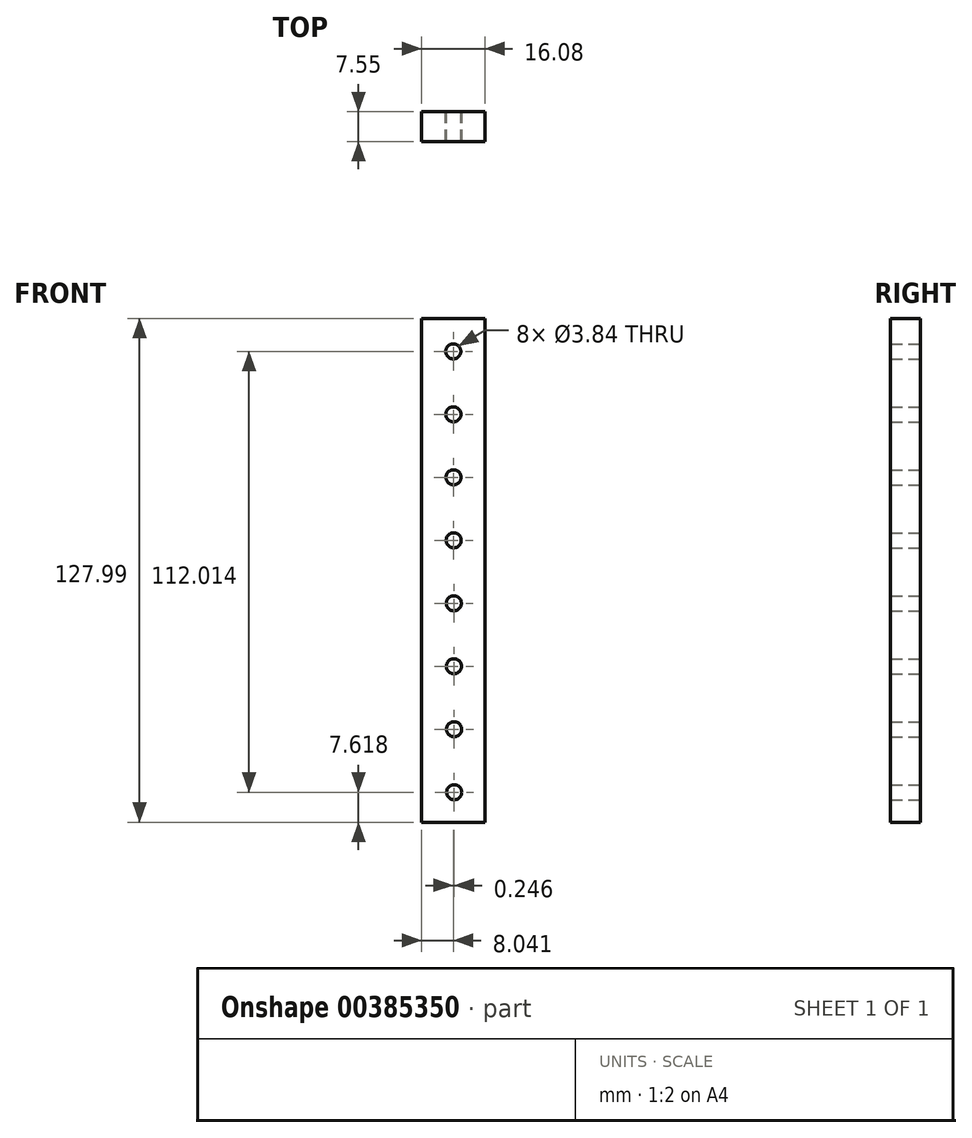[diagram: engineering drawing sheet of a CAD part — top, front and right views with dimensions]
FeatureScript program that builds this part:
annotation { "Feature Type Name" : "Feature", "Feature Type Description" : "" }
export const myFeature = defineFeature(function(context is Context, id is Id, definition is map)
    precondition{}
    {
        {
            var Q0;
            Q0=qCreatedBy(makeId("Front.planeOp"),FACE);
            var sketch = newSketch(context, id + "F0", { "sketchPlane" : qUnion([Q0])});
            skLineSegment(sketch, "E0", {"start": v(-32.66, 62.4) * mm, "end": v(-32.66, -65.58) * mm});
            skLineSegment(sketch, "E1", {"start": v(-32.66, -65.58) * mm, "end": v(-16.58, -65.58) * mm});
            skLineSegment(sketch, "E2", {"start": v(-32.66, 62.4) * mm, "end": v(-16.58, 62.4) * mm});
            skLineSegment(sketch, "E3", {"start": v(-16.58, 62.4) * mm, "end": v(-16.58, -65.58) * mm});
            skCircle(sketch, "E4", {"center": v(-24.62, 54.05) * mm, "radius": 1.92 * mm});
            skCircle(sketch, "E5.1.0.0", {"center": v(-24.58, 38.05) * mm, "radius": 1.92 * mm});
            skCircle(sketch, "E5.2.0.0", {"center": v(-24.55, 22.05) * mm, "radius": 1.92 * mm});
            skCircle(sketch, "E5.3.0.0", {"center": v(-24.51, 6.05) * mm, "radius": 1.92 * mm});
            skCircle(sketch, "E5.4.0.0", {"center": v(-24.48, -9.96) * mm, "radius": 1.92 * mm});
            skCircle(sketch, "E5.5.0.0", {"center": v(-24.44, -25.96) * mm, "radius": 1.92 * mm});
            skCircle(sketch, "E5.6.0.0", {"center": v(-24.4, -41.96) * mm, "radius": 1.92 * mm});
            skCircle(sketch, "E5.7.0.0", {"center": v(-24.37, -57.96) * mm, "radius": 1.92 * mm});
            skLineSegment(sketch, "E6", {"start": v(-16.58, 59.8) * mm, "end": v(-32.66, 59.8) * mm});
            skLineSegment(sketch, "E7.1.0.0", {"start": v(-16.58, 57.26) * mm, "end": v(-32.66, 57.26) * mm});
            skLineSegment(sketch, "E7.2.0.0", {"start": v(-16.58, 54.72) * mm, "end": v(-32.66, 54.72) * mm});
            skLineSegment(sketch, "E7.3.0.0", {"start": v(-16.58, 52.18) * mm, "end": v(-32.66, 52.18) * mm});
            skLineSegment(sketch, "E7.4.0.0", {"start": v(-16.58, 49.64) * mm, "end": v(-32.66, 49.64) * mm});
            skLineSegment(sketch, "E7.5.0.0", {"start": v(-16.58, 47.1) * mm, "end": v(-32.66, 47.1) * mm});
            skLineSegment(sketch, "E7.6.0.0", {"start": v(-16.58, 44.56) * mm, "end": v(-32.66, 44.56) * mm});
            skLineSegment(sketch, "E7.7.0.0", {"start": v(-16.58, 42.02) * mm, "end": v(-32.66, 42.02) * mm});
            skLineSegment(sketch, "E7.8.0.0", {"start": v(-16.58, 39.48) * mm, "end": v(-32.66, 39.48) * mm});
            skLineSegment(sketch, "E7.9.0.0", {"start": v(-16.58, 36.94) * mm, "end": v(-32.66, 36.94) * mm});
            skLineSegment(sketch, "E7.10.0.0", {"start": v(-16.58, 34.4) * mm, "end": v(-32.66, 34.4) * mm});
            skLineSegment(sketch, "E7.11.0.0", {"start": v(-16.58, 31.86) * mm, "end": v(-32.66, 31.86) * mm});
            skLineSegment(sketch, "E7.12.0.0", {"start": v(-16.58, 29.32) * mm, "end": v(-32.66, 29.32) * mm});
            skLineSegment(sketch, "E7.13.0.0", {"start": v(-16.58, 26.78) * mm, "end": v(-32.66, 26.78) * mm});
            skLineSegment(sketch, "E7.14.0.0", {"start": v(-16.58, 24.24) * mm, "end": v(-32.66, 24.24) * mm});
            skLineSegment(sketch, "E7.15.0.0", {"start": v(-16.59, 21.7) * mm, "end": v(-32.67, 21.7) * mm});
            skLineSegment(sketch, "E7.16.0.0", {"start": v(-16.59, 19.16) * mm, "end": v(-32.67, 19.16) * mm});
            skLineSegment(sketch, "E7.17.0.0", {"start": v(-16.59, 16.62) * mm, "end": v(-32.67, 16.62) * mm});
            skLineSegment(sketch, "E7.18.0.0", {"start": v(-16.59, 14.08) * mm, "end": v(-32.67, 14.08) * mm});
            skLineSegment(sketch, "E7.19.0.0", {"start": v(-16.59, 11.54) * mm, "end": v(-32.67, 11.54) * mm});
            skLineSegment(sketch, "E7.20.0.0", {"start": v(-16.59, 9) * mm, "end": v(-32.67, 9) * mm});
            skLineSegment(sketch, "E7.21.0.0", {"start": v(-16.59, 6.46) * mm, "end": v(-32.67, 6.46) * mm});
            skLineSegment(sketch, "E7.22.0.0", {"start": v(-16.59, 3.92) * mm, "end": v(-32.67, 3.92) * mm});
            skLineSegment(sketch, "E7.23.0.0", {"start": v(-16.59, 1.38) * mm, "end": v(-32.67, 1.38) * mm});
            skLineSegment(sketch, "E7.24.0.0", {"start": v(-16.59, -1.16) * mm, "end": v(-32.67, -1.16) * mm});
            skLineSegment(sketch, "E7.25.0.0", {"start": v(-16.59, -3.7) * mm, "end": v(-32.67, -3.7) * mm});
            skLineSegment(sketch, "E7.26.0.0", {"start": v(-16.59, -6.24) * mm, "end": v(-32.67, -6.24) * mm});
            skLineSegment(sketch, "E7.27.0.0", {"start": v(-16.59, -8.78) * mm, "end": v(-32.67, -8.78) * mm});
            skLineSegment(sketch, "E7.28.0.0", {"start": v(-16.6, -11.32) * mm, "end": v(-32.67, -11.32) * mm});
            skLineSegment(sketch, "E7.29.0.0", {"start": v(-16.6, -13.86) * mm, "end": v(-32.67, -13.86) * mm});
            skLineSegment(sketch, "E7.30.0.0", {"start": v(-16.6, -16.4) * mm, "end": v(-32.67, -16.4) * mm});
            skLineSegment(sketch, "E7.31.0.0", {"start": v(-16.6, -18.94) * mm, "end": v(-32.67, -18.94) * mm});
            skLineSegment(sketch, "E7.32.0.0", {"start": v(-16.6, -21.48) * mm, "end": v(-32.67, -21.48) * mm});
            skLineSegment(sketch, "E7.33.0.0", {"start": v(-16.6, -24.02) * mm, "end": v(-32.67, -24.02) * mm});
            skLineSegment(sketch, "E7.34.0.0", {"start": v(-16.6, -26.56) * mm, "end": v(-32.67, -26.56) * mm});
            skLineSegment(sketch, "E7.35.0.0", {"start": v(-16.6, -29.1) * mm, "end": v(-32.67, -29.1) * mm});
            skLineSegment(sketch, "E7.36.0.0", {"start": v(-16.6, -31.64) * mm, "end": v(-32.67, -31.64) * mm});
            skLineSegment(sketch, "E7.37.0.0", {"start": v(-16.6, -34.18) * mm, "end": v(-32.67, -34.18) * mm});
            skLineSegment(sketch, "E7.38.0.0", {"start": v(-16.6, -36.72) * mm, "end": v(-32.67, -36.72) * mm});
            skLineSegment(sketch, "E7.39.0.0", {"start": v(-16.6, -39.26) * mm, "end": v(-32.67, -39.26) * mm});
            skLineSegment(sketch, "E7.40.0.0", {"start": v(-16.6, -41.8) * mm, "end": v(-32.67, -41.8) * mm});
            skLineSegment(sketch, "E7.41.0.0", {"start": v(-16.6, -44.34) * mm, "end": v(-32.68, -44.34) * mm});
            skLineSegment(sketch, "E7.42.0.0", {"start": v(-16.6, -46.88) * mm, "end": v(-32.68, -46.88) * mm});
            skLineSegment(sketch, "E7.43.0.0", {"start": v(-16.6, -49.42) * mm, "end": v(-32.68, -49.42) * mm});
            skLineSegment(sketch, "E7.44.0.0", {"start": v(-16.6, -51.96) * mm, "end": v(-32.68, -51.96) * mm});
            skLineSegment(sketch, "E7.45.0.0", {"start": v(-16.6, -54.5) * mm, "end": v(-32.68, -54.5) * mm});
            skLineSegment(sketch, "E7.46.0.0", {"start": v(-16.6, -57.04) * mm, "end": v(-32.68, -57.04) * mm});
            skLineSegment(sketch, "E7.47.0.0", {"start": v(-16.6, -59.58) * mm, "end": v(-32.68, -59.58) * mm});
            skLineSegment(sketch, "E7.48.0.0", {"start": v(-16.6, -62.12) * mm, "end": v(-32.68, -62.12) * mm});
            skLineSegment(sketch, "E7.direction1", {"start": v(-32.66, 59.8) * mm, "end": v(-32.66, 57.26) * mm, "construction": true});
            skSolve(sketch);
        }
        {
            var Q0;
            Q0 = qSketchRegion(id + "F0", true);
            extrude(context, id + "F1", {"entities" : qUnion([Q0]), "depth" : 7.55 * mm});
        }
        {
            var Q0;
            Q0=makeQuery(id+"F1.opExtrude","CAP_FACE",FACE,{"disambiguationData":[OSD([sQuery(id+"F0.wireOp",EDGE,"E0"),sQuery(id+"F0.wireOp",EDGE,"E1"),sQuery(id+"F0.wireOp",EDGE,"E2"),sQuery(id+"F0.wireOp",EDGE,"E3"),sQuery(id+"F0.wireOp",EDGE,"E4"),sQuery(id+"F0.wireOp",EDGE,"E5.1.0.0"),sQuery(id+"F0.wireOp",EDGE,"E5.2.0.0"),sQuery(id+"F0.wireOp",EDGE,"E5.3.0.0"),sQuery(id+"F0.wireOp",EDGE,"E5.4.0.0"),sQuery(id+"F0.wireOp",EDGE,"E5.5.0.0"),sQuery(id+"F0.wireOp",EDGE,"E5.6.0.0"),sQuery(id+"F0.wireOp",EDGE,"E5.7.0.0")])],"isStart":false});
            var sketch = newSketch(context, id + "F2", { "sketchPlane" : qUnion([Q0])});
            skLineSegment(sketch, "E8", {"start": v(-16.58, 58.15) * mm, "end": v(-32.66, 58.15) * mm});
            skLineSegment(sketch, "E9.3.0.0", {"start": v(-16.58, 50.53) * mm, "end": v(-32.66, 50.53) * mm});
            skLineSegment(sketch, "E9.4.0.0", {"start": v(-16.59, 48) * mm, "end": v(-32.67, 48) * mm});
            skLineSegment(sketch, "E9.5.0.0", {"start": v(-16.59, 45.45) * mm, "end": v(-32.67, 45.45) * mm});
            skLineSegment(sketch, "E9.6.0.0", {"start": v(-16.59, 42.91) * mm, "end": v(-32.67, 42.91) * mm});
            skLineSegment(sketch, "E9.7.0.0", {"start": v(-16.6, 40.37) * mm, "end": v(-32.67, 40.37) * mm});
            skLineSegment(sketch, "E9.9.0.0", {"start": v(-16.6, 35.3) * mm, "end": v(-32.67, 35.3) * mm});
            skLineSegment(sketch, "E9.10.0.0", {"start": v(-16.6, 32.75) * mm, "end": v(-32.68, 32.75) * mm});
            skLineSegment(sketch, "E9.11.0.0", {"start": v(-16.6, 30.21) * mm, "end": v(-32.68, 30.21) * mm});
            skLineSegment(sketch, "E9.12.0.0", {"start": v(-16.6, 27.67) * mm, "end": v(-32.68, 27.67) * mm});
            skLineSegment(sketch, "E9.13.0.0", {"start": v(-16.6, 25.13) * mm, "end": v(-32.68, 25.13) * mm});
            skLineSegment(sketch, "E9.15.0.0", {"start": v(-16.6, 20.05) * mm, "end": v(-32.68, 20.05) * mm});
            skLineSegment(sketch, "E9.16.0.0", {"start": v(-16.6, 17.51) * mm, "end": v(-32.68, 17.51) * mm});
            skLineSegment(sketch, "E9.17.0.0", {"start": v(-16.6, 14.97) * mm, "end": v(-32.69, 14.97) * mm});
            skLineSegment(sketch, "E9.18.0.0", {"start": v(-16.6, 12.43) * mm, "end": v(-32.69, 12.43) * mm});
            skLineSegment(sketch, "E9.19.0.0", {"start": v(-16.6, 9.9) * mm, "end": v(-32.69, 9.9) * mm});
            skLineSegment(sketch, "E9.20.0.0", {"start": v(-16.61, 7.35) * mm, "end": v(-23.1, 7.35) * mm});
            skLineSegment(sketch, "E9.22.0.0", {"start": v(-16.61, 2.27) * mm, "end": v(-32.7, 2.27) * mm});
            skLineSegment(sketch, "E9.23.0.0", {"start": v(-16.62, -0.27) * mm, "end": v(-32.7, -0.27) * mm});
            skLineSegment(sketch, "E9.24.0.0", {"start": v(-16.62, -2.8) * mm, "end": v(-32.7, -2.8) * mm});
            skLineSegment(sketch, "E9.25.0.0", {"start": v(-16.62, -5.35) * mm, "end": v(-32.7, -5.35) * mm});
            skLineSegment(sketch, "E9.26.0.0", {"start": v(-16.62, -7.89) * mm, "end": v(-32.7, -7.89) * mm});
            skLineSegment(sketch, "E9.27.0.0", {"start": v(-16.62, -10.43) * mm, "end": v(-22.62, -10.43) * mm});
            skLineSegment(sketch, "E9.28.0.0", {"start": v(-16.62, -12.97) * mm, "end": v(-32.7, -12.97) * mm});
            skLineSegment(sketch, "E9.29.0.0", {"start": v(-16.63, -15.5) * mm, "end": v(-32.7, -15.5) * mm});
            skLineSegment(sketch, "E9.30.0.0", {"start": v(-16.63, -18.05) * mm, "end": v(-32.7, -18.05) * mm});
            skLineSegment(sketch, "E9.31.0.0", {"start": v(-16.63, -20.59) * mm, "end": v(-32.7, -20.59) * mm});
            skLineSegment(sketch, "E9.32.0.0", {"start": v(-16.63, -23.13) * mm, "end": v(-32.71, -23.13) * mm});
            skLineSegment(sketch, "E9.34.0.0", {"start": v(-16.63, -28.2) * mm, "end": v(-32.71, -28.2) * mm});
            skLineSegment(sketch, "E9.35.0.0", {"start": v(-16.63, -30.75) * mm, "end": v(-32.71, -30.75) * mm});
            skLineSegment(sketch, "E9.36.0.0", {"start": v(-16.64, -33.29) * mm, "end": v(-32.72, -33.29) * mm});
            skLineSegment(sketch, "E9.37.0.0", {"start": v(-16.64, -35.83) * mm, "end": v(-32.72, -35.83) * mm});
            skLineSegment(sketch, "E9.38.0.0", {"start": v(-16.64, -38.37) * mm, "end": v(-32.72, -38.37) * mm});
            skLineSegment(sketch, "E9.41.0.0", {"start": v(-16.64, -45.99) * mm, "end": v(-32.72, -45.99) * mm});
            skLineSegment(sketch, "E9.42.0.0", {"start": v(-16.65, -48.53) * mm, "end": v(-32.73, -48.53) * mm});
            skLineSegment(sketch, "E9.43.0.0", {"start": v(-16.65, -51.07) * mm, "end": v(-32.73, -51.07) * mm});
            skLineSegment(sketch, "E9.44.0.0", {"start": v(-16.65, -53.6) * mm, "end": v(-32.73, -53.6) * mm});
            skLineSegment(sketch, "E9.45.0.0", {"start": v(-16.65, -56.15) * mm, "end": v(-32.73, -56.15) * mm});
            skLineSegment(sketch, "E9.47.0.0", {"start": v(-16.65, -61.23) * mm, "end": v(-32.73, -61.23) * mm});
            skLineSegment(sketch, "E9.48.0.0", {"start": v(-16.66, -63.77) * mm, "end": v(-32.74, -63.77) * mm});
            skLineSegment(sketch, "E9.direction1", {"start": v(-32.66, 58.15) * mm, "end": v(-32.66, 55.61) * mm, "construction": true});
            skLineSegment(sketch, "E10", {"start": v(-16.58, 60.16) * mm, "end": v(-32.66, 60.16) * mm});
            skLineSegment(sketch, "E11.trimOffspring", {"start": v(-26.34, -10.43) * mm, "end": v(-32.7, -10.43) * mm});
            skLineSegment(sketch, "E12.trimOffspring", {"start": v(-25.92, 7.35) * mm, "end": v(-32.7, 7.35) * mm});
            skLineSegment(sketch, "E13", {"start": v(-32.66, -58.37) * mm, "end": v(-26.25, -58.37) * mm});
            skLineSegment(sketch, "E14", {"start": v(-22.48, -58.3) * mm, "end": v(-16.58, -58.3) * mm});
            skLineSegment(sketch, "E15", {"start": v(-16.58, -43.5) * mm, "end": v(-23.27, -43.5) * mm});
            skLineSegment(sketch, "E16", {"start": v(-25.58, -43.48) * mm, "end": v(-32.72, -43.48) * mm});
            skPoint(sketch, "E17.start.orphan", {"position": v(-32.72, -43.48) * mm});
            skLineSegment(sketch, "E18", {"start": v(-32.66, -41.1) * mm, "end": v(-26.13, -41.1) * mm});
            skLineSegment(sketch, "E19", {"start": v(-22.67, -41.15) * mm, "end": v(-16.58, -41.15) * mm});
            skLineSegment(sketch, "E20", {"start": v(-32.66, -25.68) * mm, "end": v(-26.34, -25.68) * mm});
            skLineSegment(sketch, "E21", {"start": v(-22.54, -25.75) * mm, "end": v(-16.58, -25.75) * mm});
            skLineSegment(sketch, "E22", {"start": v(-32.66, 22.38) * mm, "end": v(-26.44, 22.38) * mm});
            skLineSegment(sketch, "E23", {"start": v(-22.66, 22.37) * mm, "end": v(-16.58, 22.37) * mm});
            skLineSegment(sketch, "E24", {"start": v(-32.66, 37.67) * mm, "end": v(-26.47, 37.67) * mm});
            skLineSegment(sketch, "E25", {"start": v(-22.7, 37.7) * mm, "end": v(-16.6, 37.7) * mm});
            skLineSegment(sketch, "E26", {"start": v(-32.66, 55.61) * mm, "end": v(-25.74, 55.6) * mm});
            skLineSegment(sketch, "E27", {"start": v(-23.39, 55.53) * mm, "end": v(-16.58, 55.53) * mm});
            skLineSegment(sketch, "E28", {"start": v(-32.66, 52.92) * mm, "end": v(-26.17, 52.92) * mm});
            skLineSegment(sketch, "E29", {"start": v(-23.03, 52.97) * mm, "end": v(-16.58, 52.97) * mm});
            skLineSegment(sketch, "E30", {"start": v(-32.66, 4.98) * mm, "end": v(-26.1, 4.98) * mm});
            skLineSegment(sketch, "E31", {"start": v(-22.94, 4.94) * mm, "end": v(-16.58, 4.94) * mm});
            skSolve(sketch);
        }
        {
            var Q0;
            Q0=sQuery(id+"F2.wireOp",EDGE,"E10");
            var Q1;
            Q1=sQuery(id+"F2.wireOp",EDGE,"E8");
            var Q2;
            Q2=sQuery(id+"F2.wireOp",EDGE,"E9.3.0.0");
            var Q3;
            Q3=sQuery(id+"F2.wireOp",EDGE,"E9.4.0.0");
            var Q4;
            Q4=sQuery(id+"F2.wireOp",EDGE,"E9.5.0.0");
            var Q5;
            Q5=sQuery(id+"F2.wireOp",EDGE,"E9.6.0.0");
            var Q6;
            Q6=sQuery(id+"F2.wireOp",EDGE,"E9.7.0.0");
            var Q7;
            Q7=sQuery(id+"F2.wireOp",EDGE,"E9.9.0.0");
            var Q8;
            Q8=sQuery(id+"F2.wireOp",EDGE,"E9.10.0.0");
            var Q9;
            Q9=sQuery(id+"F2.wireOp",EDGE,"E9.11.0.0");
            var Q10;
            Q10=sQuery(id+"F2.wireOp",EDGE,"E9.12.0.0");
            var Q11;
            Q11=sQuery(id+"F2.wireOp",EDGE,"E9.13.0.0");
            var Q12;
            Q12=sQuery(id+"F2.wireOp",EDGE,"E9.15.0.0");
            var Q13;
            Q13=sQuery(id+"F2.wireOp",EDGE,"E9.16.0.0");
            var Q14;
            Q14=sQuery(id+"F2.wireOp",EDGE,"E9.17.0.0");
            var Q15;
            Q15=sQuery(id+"F2.wireOp",EDGE,"E9.18.0.0");
            var Q16;
            Q16=sQuery(id+"F2.wireOp",EDGE,"E9.19.0.0");
            var Q17;
            Q17=sQuery(id+"F2.wireOp",EDGE,"E9.20.0.0");
            var Q18;
            Q18=sQuery(id+"F2.wireOp",EDGE,"E9.22.0.0");
            var Q19;
            Q19=sQuery(id+"F2.wireOp",EDGE,"E9.23.0.0");
            var Q20;
            Q20=sQuery(id+"F2.wireOp",EDGE,"E9.24.0.0");
            var Q21;
            Q21=sQuery(id+"F2.wireOp",EDGE,"E9.25.0.0");
            var Q22;
            Q22=sQuery(id+"F2.wireOp",EDGE,"E9.27.0.0");
            var Q23;
            Q23=sQuery(id+"F2.wireOp",EDGE,"E9.26.0.0");
            var Q24;
            Q24=sQuery(id+"F2.wireOp",EDGE,"E9.28.0.0");
            var Q25;
            Q25=sQuery(id+"F2.wireOp",EDGE,"E9.29.0.0");
            var Q26;
            Q26=sQuery(id+"F2.wireOp",EDGE,"E9.31.0.0");
            var Q27;
            Q27=sQuery(id+"F2.wireOp",EDGE,"E9.30.0.0");
            var Q28;
            Q28=sQuery(id+"F2.wireOp",EDGE,"E9.32.0.0");
            var Q29;
            Q29=sQuery(id+"F2.wireOp",EDGE,"E9.34.0.0");
            var Q30;
            Q30=sQuery(id+"F2.wireOp",EDGE,"E9.35.0.0");
            var Q31;
            Q31=sQuery(id+"F2.wireOp",EDGE,"E9.36.0.0");
            var Q32;
            Q32=sQuery(id+"F2.wireOp",EDGE,"E9.37.0.0");
            var Q33;
            Q33=sQuery(id+"F2.wireOp",EDGE,"E9.38.0.0");
            var Q34;
            Q34=sQuery(id+"F2.wireOp",EDGE,"E9.41.0.0");
            var Q35;
            Q35=sQuery(id+"F2.wireOp",EDGE,"E9.42.0.0");
            var Q36;
            Q36=sQuery(id+"F2.wireOp",EDGE,"E9.43.0.0");
            var Q37;
            Q37=sQuery(id+"F2.wireOp",EDGE,"E9.44.0.0");
            var Q38;
            Q38=sQuery(id+"F2.wireOp",EDGE,"E9.45.0.0");
            var Q39;
            Q39=sQuery(id+"F2.wireOp",EDGE,"E9.47.0.0");
            var Q40;
            Q40=sQuery(id+"F2.wireOp",EDGE,"E9.48.0.0");
            var Q41;
            Q41=sQuery(id+"F2.wireOp",EDGE,"E22");
            var Q42;
            Q42=sQuery(id+"F2.wireOp",EDGE,"E23");
            var Q43;
            Q43=sQuery(id+"F2.wireOp",EDGE,"E24");
            var Q44;
            Q44=sQuery(id+"F2.wireOp",EDGE,"E25");
            var Q45;
            Q45=sQuery(id+"F2.wireOp",EDGE,"E28");
            var Q46;
            Q46=sQuery(id+"F2.wireOp",EDGE,"E29");
            var Q47;
            Q47=sQuery(id+"F2.wireOp",EDGE,"E27");
            var Q48;
            Q48=sQuery(id+"F2.wireOp",EDGE,"E26");
            var Q49;
            Q49=sQuery(id+"F2.wireOp",EDGE,"E12.trimOffspring");
            var Q50;
            Q50=sQuery(id+"F2.wireOp",EDGE,"E11.trimOffspring");
            var Q51;
            Q51=sQuery(id+"F2.wireOp",EDGE,"E20");
            var Q52;
            Q52=sQuery(id+"F2.wireOp",EDGE,"E21");
            var Q53;
            Q53=sQuery(id+"F2.wireOp",EDGE,"E18");
            var Q54;
            Q54=sQuery(id+"F2.wireOp",EDGE,"E19");
            var Q55;
            Q55=sQuery(id+"F2.wireOp",EDGE,"E15");
            var Q56;
            Q56=sQuery(id+"F2.wireOp",EDGE,"E16");
            var Q57;
            Q57=sQuery(id+"F2.wireOp",EDGE,"E13");
            var Q58;
            Q58=sQuery(id+"F2.wireOp",EDGE,"E14");
            var Q59;
            Q59=sQuery(id+"F2.wireOp",EDGE,"E30");
            var Q60;
            Q60=sQuery(id+"F2.wireOp",EDGE,"E31");
            extrude(context, id + "F3", {"bodyType" : ToolBodyType.SURFACE, "surfaceEntities" : qUnion([Q0, Q1, Q2, Q3, Q4, Q5, Q6, Q7, Q8, Q9, Q10, Q11, Q12, Q13, Q14, Q15, Q16, Q17, Q18, Q19, Q20, Q21, Q22, Q23, Q24, Q25, Q26, Q27, Q28, Q29, Q30, Q31, Q32, Q33, Q34, Q35, Q36, Q37, Q38, Q39, Q40, Q41, Q42, Q43, Q44, Q45, Q46, Q47, Q48, Q49, Q50, Q51, Q52, Q53, Q54, Q55, Q56, Q57, Q58, Q59, Q60]), "oppositeDirection" : true, "depth" : 2.54 * mm});
        }
    });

_ _ _ _

> [Written task]:
Copy the records word for word, starting at the very beginning and stopping after the line that contains "v(-24.62, 54.05) *". Leave the pictures out of your copy.

> [Solved problem]:
[diagram: engineering drawing sheet of a CAD part — top, front and right views with dimensions]
FeatureScript program that builds this part:
annotation { "Feature Type Name" : "Feature", "Feature Type Description" : "" }
export const myFeature = defineFeature(function(context is Context, id is Id, definition is map)
    precondition{}
    {
        {
            var Q0;
            Q0=qCreatedBy(makeId("Front.planeOp"),FACE);
            var sketch = newSketch(context, id + "F0", { "sketchPlane" : qUnion([Q0])});
            skLineSegment(sketch, "E0", {"start": v(-32.66, 62.4) * mm, "end": v(-32.66, -65.58) * mm});
            skLineSegment(sketch, "E1", {"start": v(-32.66, -65.58) * mm, "end": v(-16.58, -65.58) * mm});
            skLineSegment(sketch, "E2", {"start": v(-32.66, 62.4) * mm, "end": v(-16.58, 62.4) * mm});
            skLineSegment(sketch, "E3", {"start": v(-16.58, 62.4) * mm, "end": v(-16.58, -65.58) * mm});
            skCircle(sketch, "E4", {"center": v(-24.62, 54.05) * mm, "radius": 1.92 * mm});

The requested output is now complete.